Sawicki o prawyborach w KO. "To strategia Tuska"
Poseł PSL Marek Sawicki jest zdania, że decyzja o ogłoszeniu prawyborów w Koalicji Obywatelskiej, to "strategia Tuska" na "zawłaszczenie przestrzeni medialnej". - Zdecyduje Tusk, a nie jakieś prawybory - stwierdził Sawicki w rozmowie z Polską Agencją Prasową.
10.11.2024 | aktual.: 10.11.2024 07:59
Premier Donald Tusk ogłosił w sobotę, że Zarząd Krajowy Platformy Obywatelskiej zdecydował, że zostaną przeprowadzone prawybory, w których członkowie KO (PO, Nowoczesna, Inicjatywa Polska i Zieloni) wybiorą, kto będzie kandydatem koalicji na prezydenta RP w 2025 r.: obecny prezydent Warszawy Rafał Trzaskowski czy minister spraw zagranicznych Radosław Sikorski. Ma do nich dojść prawdopodobnie 23 listopada.
Dalsza część artykułu pod materiałem wideo.
Zwycięzca prawyborów ma 7 grudnia na Śląsku zaprezentować swój program.
"Zdecyduje Tusk, a nie jakieś prawybory"
- O wszystkim zdecyduje Donald Tusk, a nie żadne prawybory. Prawybory są do tego, żeby zająć opinię publiczną Platformą Obywatelską. To jest zawłaszczanie przestrzeni medialnej, to raz. Dwa - to czekanie z ogłoszeniem decyzji, wcale nie muszą ogłaszać tego 7 grudnia, może to być 27 grudnia - zauważył poseł Marek Sawicki z PSL.
Zobacz także
Jego zdaniem "wejście" szefa MSZ w grę o prezydenturę ma nieco głębsze znaczenie. - Sikorski gra nie tylko z PO, ale podejrzewam, że Sikorski gra również z partnerami i strukturą międzynarodową - ocenił Sawicki.
Nawiązał też do wygranej Donalda Trumpa w wyborach prezydenckich w USA.
- W Ameryce wygrała gospodarka, bezpieczeństwo i konserwatyzm, choć udawany, ale mocno deklarowany. W mojej ocenie mamy bardzo podobne społeczeństwa i Platforma Obywatelska, jeśli chce, żeby wybory wygrał kandydat obecnej większości parlamentarnej, to z pewnością nie może to być lewicowy Trzaskowski. A jak poprowadzą w tej chwili swoją wewnętrzną grę, to czas pokaże - zaznaczył poseł PSL.
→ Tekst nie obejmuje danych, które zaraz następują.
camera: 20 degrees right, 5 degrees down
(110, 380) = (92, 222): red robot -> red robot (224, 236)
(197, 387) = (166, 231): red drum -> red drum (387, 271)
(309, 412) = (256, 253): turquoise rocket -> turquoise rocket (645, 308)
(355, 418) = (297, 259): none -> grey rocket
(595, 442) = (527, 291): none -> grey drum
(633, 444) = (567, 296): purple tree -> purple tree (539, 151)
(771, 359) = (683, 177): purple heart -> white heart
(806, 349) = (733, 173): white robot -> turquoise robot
- Nie kto inny, tylko Donald Tusk zdecyduje o tym, kto będzie kandydatem, a nie jakieś prawybory - podkreślił Sawicki.
Szymon Hołownia nie jest kandydatem Trzeciej Drogi?
Polityk był też pytany, kiedy PSL, czy szerzej Trzecia Droga (PSL-Polska 2050) przedstawią swojego kandydata w wyścigu do Pałacu Prezydenckiego. - Myślę, że też nie będziemy się spieszyć i na pewno nie wyprzedzimy w tych decyzjach ani Platformy, ani PiS-u - powiedział Sawicki.
Dopytywany, czy zatem marszałek Sejmu Szymon Hołownia nie jest murowanym kandydatem Trzeciej Drogi, odpowiedział: "nie jest". - Uważam, że PSL powinno postawić na kandydata spoza polityki - powiedział Sawicki. Pytany, na kogo odparł: "nie wiem, mamy jeszcze trochę czasu".